$ABCD$ is a rectangle. $P,Q$ and $R$ are the midpoint of $BC$,$CD$ and $DA$. The point $S$ lies on the line $QR$ such that $SR:QS = 1:3$. The ratio of the triangle $APS$ and rectangle $ABCD$ is .... ?
I am unable to think of the way to reach to the solution. The figure that comes out upon plotting all the lines and points does not show any way to come to the solution. I am unable to solve this. Can someone please help me on this?
Thanks in advance!
On
We can solve this problem instead for a square $ABCD$ since a rectangle is simply an affine transformation of a square and affine transformations preserve ratios of lengths. Using this property makes it a lot simpler and is a natural method of attack for such problems.
Embedding the square in a Cartesian plane as shown in above diagram, $A(0,2)$, $P=(2,1)$. Coordinates of $S$ can be found as $(1/4,3/4)$.
Now using the formula for area of a triangle given coordinates of its three vertices, desired ratio can be found. $$\frac{[APS]}{[ABCD]}=\frac{9/8}{4}=\frac{9}{32}$$
On
Here is yet an other solution based on computation of proportions using projective geometry results (Ceva, Menelaus). We will construct some auxiliary points on the ray $[DS$, this is the main idea.
Consider the following points:
Then Menelaus in $\Delta SDQ$ w.r.t. the line $EVF$ gives (using unsigned proportions): $$ 1 = \frac{VS}{VD}\cdot \frac{ED}{EQ}\cdot \frac{FQ}{FS} = \frac{VS}{VD}\cdot \frac43\cdot \frac43 \ , \qquad \text{ so } \qquad \frac{VS}{VD}=\frac 9{16}\ . $$ The wanted proportion of areas is thus: $$ \begin{aligned} \frac{[SAP]}{[ABCD]} &= \frac{[SAP]}{[DAP]} \cdot \frac{[DAP]}{[ABCD]} = \frac{SV}{DV} \cdot \frac{[DRP]+[RAP]}{[ABCD]} \\ &=\frac 9{16}\cdot \frac 12 =\frac9{32}\ . \end{aligned} $$
$\square$
On
See @cosmo5's answer first. After transforming the rectangle into a square we can also solve the problem via geometry instead of using Cartesian coordinates.
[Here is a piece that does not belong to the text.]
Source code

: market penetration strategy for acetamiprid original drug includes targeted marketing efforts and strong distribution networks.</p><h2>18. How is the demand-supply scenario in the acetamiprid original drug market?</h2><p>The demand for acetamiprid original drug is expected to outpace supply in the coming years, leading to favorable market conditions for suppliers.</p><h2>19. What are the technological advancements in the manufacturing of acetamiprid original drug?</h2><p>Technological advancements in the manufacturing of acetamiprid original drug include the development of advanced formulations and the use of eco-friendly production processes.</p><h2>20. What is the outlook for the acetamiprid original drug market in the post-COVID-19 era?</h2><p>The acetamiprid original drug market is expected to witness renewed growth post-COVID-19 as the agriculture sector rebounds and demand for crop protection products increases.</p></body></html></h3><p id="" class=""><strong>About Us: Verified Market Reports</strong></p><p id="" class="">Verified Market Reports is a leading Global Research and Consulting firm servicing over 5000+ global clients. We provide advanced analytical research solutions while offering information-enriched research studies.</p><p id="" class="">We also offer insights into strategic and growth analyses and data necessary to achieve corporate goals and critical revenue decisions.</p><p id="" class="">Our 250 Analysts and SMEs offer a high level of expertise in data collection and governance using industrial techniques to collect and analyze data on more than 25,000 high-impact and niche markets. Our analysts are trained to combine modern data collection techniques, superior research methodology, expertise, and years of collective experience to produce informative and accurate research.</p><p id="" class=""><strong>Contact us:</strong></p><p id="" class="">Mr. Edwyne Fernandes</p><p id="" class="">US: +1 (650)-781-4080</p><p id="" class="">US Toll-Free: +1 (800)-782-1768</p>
We can construct some auxiliary line segments to obtain similar triangles, then subtract the areas of the triangles from the rectangle $ABJK$. Let one side of the square be $8a$ units.
Observe that, $\; \bigtriangleup QSI \sim \; \bigtriangleup QRD$.
We also know that:
$$[ABJK]-[\bigtriangleup AKS]-[\bigtriangleup SPJ]-[\bigtriangleup BPA]=[\bigtriangleup APS]$$
$$40a^2-\frac{5a^2}{2}-\frac{7a^2}{2}-\frac{32a^2}{2}=[\bigtriangleup APS] \implies [\bigtriangleup APS]=18a^2$$
Taking ratios:
$$\frac{[\bigtriangleup APS]}{[ABCD]}=\frac{18a^2}{64a^2}=\frac{9}{32}$$
On
Let the area $[ABCD]=1$. Then, $[ABP] = \frac14$, $[PCQ] =[DQR] = \frac18$ $$[PQS] = \frac34[PQR] = \frac34\cdot\frac14=\frac3{16} \\ [ASR] = \frac14[AQR] = \frac14\cdot\frac18=\frac1{32} \\ $$ and $$[APS]= [ABCD]- ([ABP]+[PCQ] +[DQR] +[PQS]+[ASR])\\ =1- (\frac14+\frac18 +\frac18 +\frac3{16}+\frac1{32})=\frac9{32} $$
I’ll give you some hints.
Let the dimensions of the rectangle be $2l,2b$. You know everything about $RDQ$. Since $RUS \sim RDQ$ and $RS =0.25 RQ$, find $US$ and $RU$. Hence, find $AU$. Next, find $AS$. Now you know everything about $AUS$. Find $\angle UAS$. It’s easy to find $\angle PAB$ as well. Thus, you have $\angle SAT$. Now, $ST = AS \sin (\angle SAT) $. Conclude by finding the area of $APS$, $\frac 12 ST \times AP$.